‘I’ ON CULTURE
We all understand why our grocery stores put the products they really want us to buy at more or less eye level, and the ones they care less about on lower shelves; it’s simply marketing. Most people don’t know that many products actually pay for their spot. See a whole group of products in an advantageous position? The manufacturer or distributor paid for the spot.
What bothers me is that even the rich companies do this now. Go on Amazon and put in the name of a book, and if you’re lucky, it will come up first. Of course, there will be a whole group of books with similar names that you didn’t ask for, but computer indices are often like that. You ask for Ashes of Victory and get Victory from Ashes as well. But there will be a half dozen other books that contain related words. And you will always see “recommended books” in a row when you pull up any book. All of those books are there because they are being advertised. Want more sales? Pay Amazon and have your book listed on the same page as the new Stephen King novel.

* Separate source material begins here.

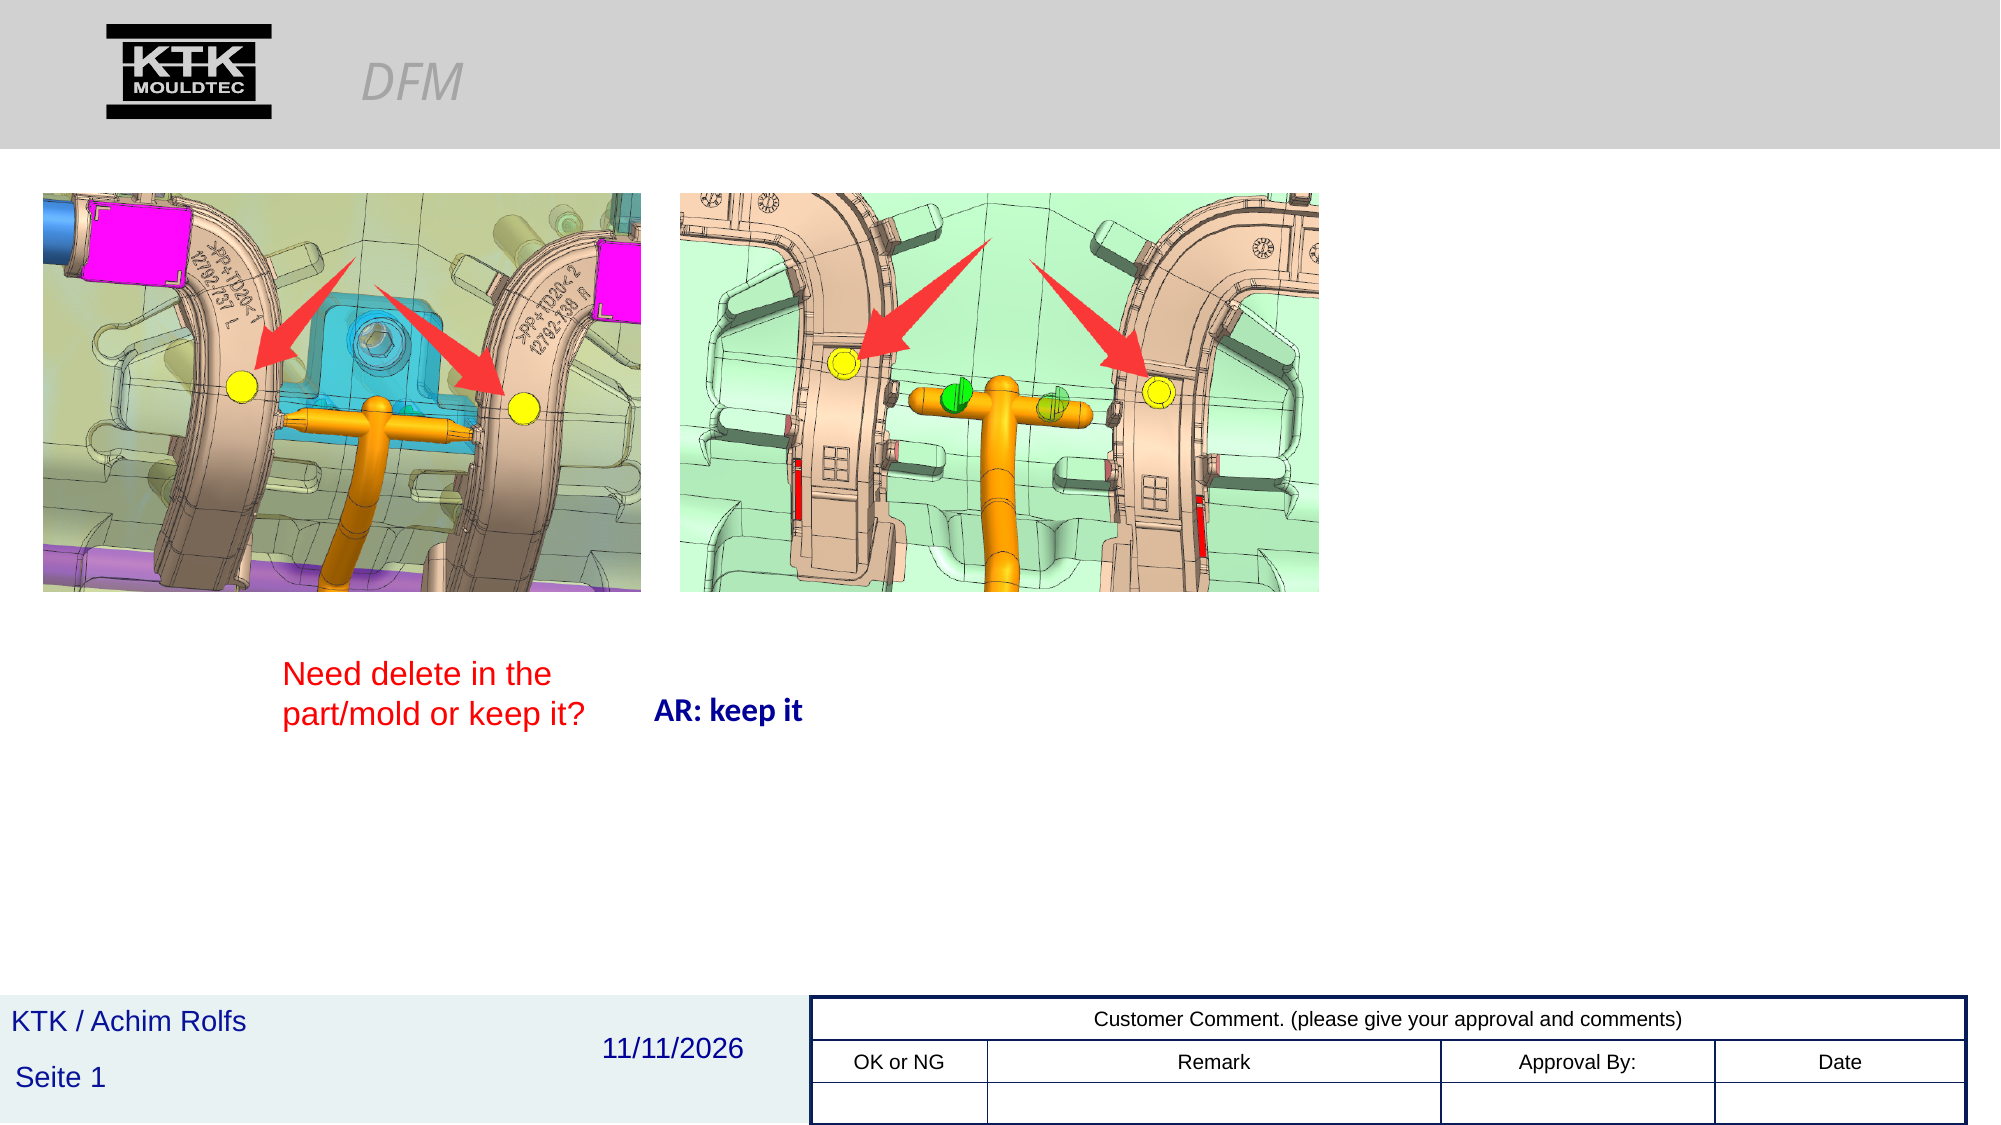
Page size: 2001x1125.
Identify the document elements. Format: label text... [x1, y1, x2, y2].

We all understand things like this. Poor Jeff Bezos, currently the richest man in the world, needs the cash from the advertising more than he needs the small profit he will make from selling you a book, or for that matter, any product. And since he sells so many different kinds of items, he has to make certain that you get to see a great many of them. But how to decide what to show you? Well, his computers know what you like from their records of your purchases. And they even keep track of what you just looked at and didn’t buy because those things might interest you. So he knows what products to push, and to help the poor little guy along, people pay him to push their goods. Of course, it could be argued that this is a betrayal of you, the customer, in favor of his advertisers but, hey, this is the new America. McDonald’s advertises a lot more that BurgerFi, and gets more customers, even if, well, the food might not match up.
The worst offender, at least in my opinion, is Google. After all, what they are is essentially an index. When you want to find information, you should be able to get it. But they’ve also been corrupted. When the lease on our car was running out, we decided we wanted to try a small SUV. So, we began, and I typed in the words “Honda small SUVs,” not because I was certain we wanted one, but because we had just seen an ad on television. I was careful typing it in, but the first item listed was for a Hyundai. I checked, and no, I had not mistyped. And the second was arguing that if we were interested in buying a Honda, we should look at Volkswagen instead.
I shook my head and muttered “advertising.” This was an index; I wanted information. And after those sites there were ones for Kelley Blue Book and for Edmunds and a group of others. Finally, there was one for Honda. After looking at the models, I typed in requests to look at Toyota, Mazda and Buick small SUVs. And I had to go through all those alternate sites before I got to the appropriate sites that could give me the information I wanted and needed.
We keep hearing that all of this is done because of the “algorithm,” the computer code that runs these programs. In other words, decisions are not made by people but by “impartial machines.” That is nonsense. Some person had to design and then write the algorithm, and those people are not necessarily objective. We’ve seen the political arguments over what is real and what is “disinformation” and have noticed that they seem to switch back and forth depending on who is speaking. Have trouble believing that? Just check politically different sites on the virus. The “algorithm” somehow decides for one group that some information is almost certainly true, and another algorithm decides that another’s information is almost certainly true — and they contradict each other.
Bottom line: understand that all our institutions, even those that seem ubiquitous and all-knowing, are products created by people who do it in their own interest.